_ARTICLE_
__________

Haltom City police began an internal investigation about the soda thefts in late September, after a detective at the house reported what he had seen. The investigation was concluded Nov. 4.

In addition to the suspensions, police officials issued written reprimands against Detectives Joe Earney and Jennie Tyree, who failed to report the incident.

Fort Worth Star Telegram (http://www.star-telegram.com/)

_Copyright © 2005 KnightRidder.com_


----------



## OciferpeteHPD3500 (May 27, 2005)

Wow they are bored down there that they go after this. I mean I can see alcohol but a soda?


----------



## MVS (Jul 2, 2003)

Integrity is everything.


----------



## j809 (Jul 5, 2002)

RPD931 said:


> Integrity is everything.


:roll:


----------



## Sgt Jack (Aug 17, 2003)

Dude are you high or what?????? IT WAS A [email protected] SODA FOR CHRISTSAKES!!!!!!!!..... Ya gonna terminate a guy over a soda???????? Don't get me wrong here I am not a thief by any means and I don't condone the behavior but lets apply some common sense how about a brief repramand or something that fits circumstances


----------



## MVS (Jul 2, 2003)

__________

_DATASET EXTRACT_

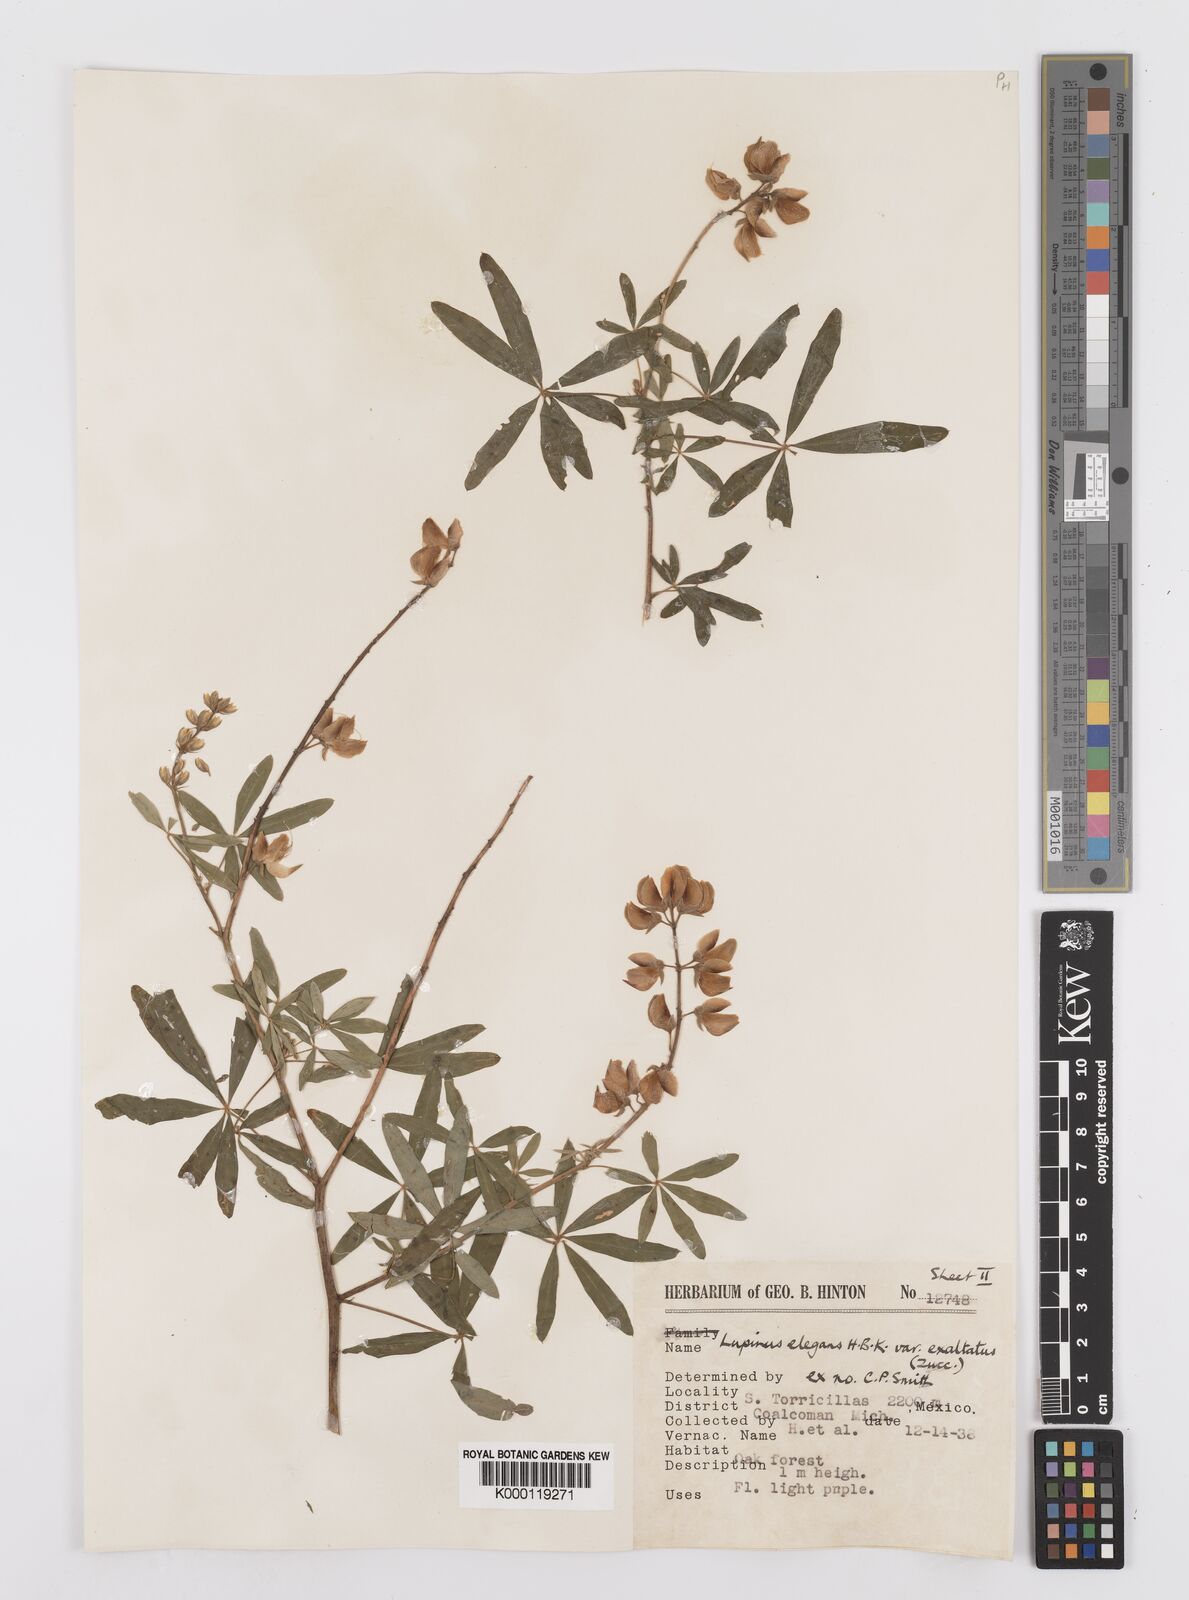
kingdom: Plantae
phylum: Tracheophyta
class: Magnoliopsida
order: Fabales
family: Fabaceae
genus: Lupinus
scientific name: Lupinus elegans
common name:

__________

_STATED EXERCISE A_
Reproduce every line of the plant entry with its kingdom-to-common-name lines, without the picture.
_STATED EXERCISE B_
Carry on the forum thread about the police soda thefts from the point where it stops.
The forum thread and the entry have nothing to do with each other.

_RESPONSE A_
kingdom: Plantae
phylum: Tracheophyta
class: Magnoliopsida
order: Fabales
family: Fabaceae
genus: Lupinus
scientific name: Lupinus elegans
common name:

_RESPONSE B_
I said integrity was everything. I didn't say I agreed with it.


----------



## chief801 (Dec 8, 2004)

Remember folks, they work in the land of the non-existent police unions...bosses pretty much do what they want, when they want, to whom they want, no questions asked. 

Can't you see this playing out? Hey Det., screw this shitbag, I'm thirsty, want a soda? Ha,Ha,Ha, give me one, this SOB makes more money than all of us combined, Ha,Ha,Ha.......FIRED!

Do I agree with termination? No way! Bottom line, do the right thing. If it ain't yours, don't take it!


----------



## Sgt Jack (Aug 17, 2003)

Good points.....Of course I do wonder why one would take anything esp from someone that is a suspected child molester....thinking about it seeems a little creepy actually...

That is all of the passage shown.